Discuss Brexit, and I’ll bet you a euro to a cent that sooner or later someone will mention Vote Leave’s bus which claimed post-Brexit we’d have an extra £350 million per week which could be spent on our NHS. Boris Johnson has repeated the phrase again, and reignited the whole row. Thanks a million, Boris. Or three hundred and fifty million, I suppose. I’m pro-Brexit, naturally, but I don’t have a dog in the fight defending Vote Leave: I always put the figure in context as a gross one, and explained that the rebate and EU funding should be taken off. And to be fair to Vote Leave, they did put that figure into context elsewhere in their spending plans – but they weren’t as widely circulated.
The Vote Leave figure is widely criticised (and up to a point, rightly so) – but I recall George Osborne’s predictions (23/05/16) that a vote for Brexit would lower GDP and cost 800,000 jobs by 2018. In fact, GDP has grown and unemployment is at its lowest level since 1975. When it comes to lies told in the referendum campaign, Remain certainly have a few whoppers of their own. The EU Council President said Brexit could end ‘Western political civilisation’ and David Cameron threatened that Brexit could lead to war in Europe. When continuity Remainers criticise the £350 million per week figure, they develop an instant selective amnesia: Biblical phrases about hypocrisy, and taking the plank out of your own eye before complaining about the speck in someone else’s, spring to mind.
But what actually is the truth over £350 million per week? The picture fluctuates from year to year, with changes to each economy, the EU budget, and exchange rates. No figure will ever be perfect. The latest accurate data available is the Pink Book 2016 produced by the Office of National Statistics; the most impeccable source because it looks at what’s actually been paid in the past, not estimates or projections in the future.
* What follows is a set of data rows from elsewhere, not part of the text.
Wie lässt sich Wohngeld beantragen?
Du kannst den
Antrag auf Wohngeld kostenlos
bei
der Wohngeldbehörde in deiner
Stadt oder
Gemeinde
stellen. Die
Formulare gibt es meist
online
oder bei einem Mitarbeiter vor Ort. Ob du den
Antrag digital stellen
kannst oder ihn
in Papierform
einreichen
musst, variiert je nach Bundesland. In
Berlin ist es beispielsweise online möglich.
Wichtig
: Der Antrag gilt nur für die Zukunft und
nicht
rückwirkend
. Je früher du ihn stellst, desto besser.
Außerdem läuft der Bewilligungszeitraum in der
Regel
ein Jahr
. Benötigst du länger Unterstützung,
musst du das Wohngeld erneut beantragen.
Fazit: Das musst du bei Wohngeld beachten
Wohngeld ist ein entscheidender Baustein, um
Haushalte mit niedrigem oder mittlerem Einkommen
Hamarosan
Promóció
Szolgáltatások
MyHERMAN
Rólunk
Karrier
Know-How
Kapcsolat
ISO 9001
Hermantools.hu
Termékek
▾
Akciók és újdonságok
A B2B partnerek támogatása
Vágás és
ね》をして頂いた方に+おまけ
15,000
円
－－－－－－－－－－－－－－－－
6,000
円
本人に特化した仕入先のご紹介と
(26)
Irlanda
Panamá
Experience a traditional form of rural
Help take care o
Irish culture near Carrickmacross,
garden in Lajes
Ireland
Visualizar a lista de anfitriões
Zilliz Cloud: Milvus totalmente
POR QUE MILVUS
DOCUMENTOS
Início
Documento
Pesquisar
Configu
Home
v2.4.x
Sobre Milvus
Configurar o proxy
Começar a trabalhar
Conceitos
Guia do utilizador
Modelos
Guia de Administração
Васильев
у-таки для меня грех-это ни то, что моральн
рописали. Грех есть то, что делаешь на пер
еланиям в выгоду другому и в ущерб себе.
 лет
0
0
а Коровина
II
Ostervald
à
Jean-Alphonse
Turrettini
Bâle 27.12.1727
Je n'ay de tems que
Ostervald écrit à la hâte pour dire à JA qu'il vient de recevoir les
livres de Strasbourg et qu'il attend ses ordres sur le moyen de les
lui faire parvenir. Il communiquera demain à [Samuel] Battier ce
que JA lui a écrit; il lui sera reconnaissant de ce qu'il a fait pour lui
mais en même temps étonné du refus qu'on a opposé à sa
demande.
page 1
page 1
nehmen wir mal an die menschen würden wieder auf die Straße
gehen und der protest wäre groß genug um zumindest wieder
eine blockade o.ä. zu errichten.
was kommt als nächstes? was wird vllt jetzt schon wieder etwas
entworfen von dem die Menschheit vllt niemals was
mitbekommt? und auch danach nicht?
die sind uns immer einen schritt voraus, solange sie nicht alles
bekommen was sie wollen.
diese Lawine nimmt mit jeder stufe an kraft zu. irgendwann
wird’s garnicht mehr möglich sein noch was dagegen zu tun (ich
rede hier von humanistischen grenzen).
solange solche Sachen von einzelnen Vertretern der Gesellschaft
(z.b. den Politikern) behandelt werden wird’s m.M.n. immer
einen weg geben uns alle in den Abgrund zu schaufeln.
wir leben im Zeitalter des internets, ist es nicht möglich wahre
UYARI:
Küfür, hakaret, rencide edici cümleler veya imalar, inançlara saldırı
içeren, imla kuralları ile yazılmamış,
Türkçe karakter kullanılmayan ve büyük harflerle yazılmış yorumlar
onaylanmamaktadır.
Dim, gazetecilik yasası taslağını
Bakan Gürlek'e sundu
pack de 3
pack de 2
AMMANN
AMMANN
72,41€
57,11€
It puts the EU contribution for the previous year at £19.593 billion (gross), which is roughly £376 million per week.
Out of that, though, the UK gets the famous ‘rebate’ (technically, Fontainebleau abatement) won by Thatcher: a recognition that the way the EU budget is calculated leaves the UK out of pocket. Our £4.913 billion rebate comes to around £94 million per week. Think of that as being instant cashback. Leave the EU, and we can’t spend that money because we lose the cashback.
Out of that, the EU gives us some of our own money back in ‘EU funding’. We’ve paid for it; indeed, some £9.24 billion is shown as credited to the UK’s account (but nearly £5 billion of that is the rebate we’ve already accounted for).
We’re almost done, I promise! The EU does, however, give some money directly to UK businesses et al – bypassing the UK account altogether. So, cross-referencing with the Commission’s own figures and applying the average pound-euro exchange rate from 2015, we get a figure of about £102 million per week for EU money coming back to the UK.
So take a deep breath, and the picture for 2015 is actually very simple: we paid £376 million a week, which became £282 million a week after cashback. After all the ‘benefits’ of EU funding, there was £180 million left. Personally, I’d have preferred Vote Leave to just stick £180 million per week on the side of the bus. It wouldn’t have altered the referendum result in the slightest, and we wouldn’t be still having this discussion 15 months after the referendum. But what’s done is done; as the tart-tongued Lady Olenna Tyrell famously said in Game of Thrones “Once the cow’s been milked, there’s no squirting the milk back up her udder so here we are”.
There’s a sting in the tail though. Whilst I’d have preferred a figure of £180 million per week, the £282 million per week ‘post-cashback’ figure is easily defended if put into context. And the Office for Budget Responsibility projects that figure will rise to £335 million per week by the end of this Parliament.
Would I have made the same claim as Vote Leave, in the same way? Would I have repeated it, as Boris Johnson did? No. Is it absolutely 100% watertight? No.
But on a dishonesty scale of 0 to 10, where 0 is honest Abe’s ‘I cannot tell a lie’ and 10 is David Cameron’s threat that Brexit could lead to war, I’d rate the Boris Johnson claim as somewhere around a 3.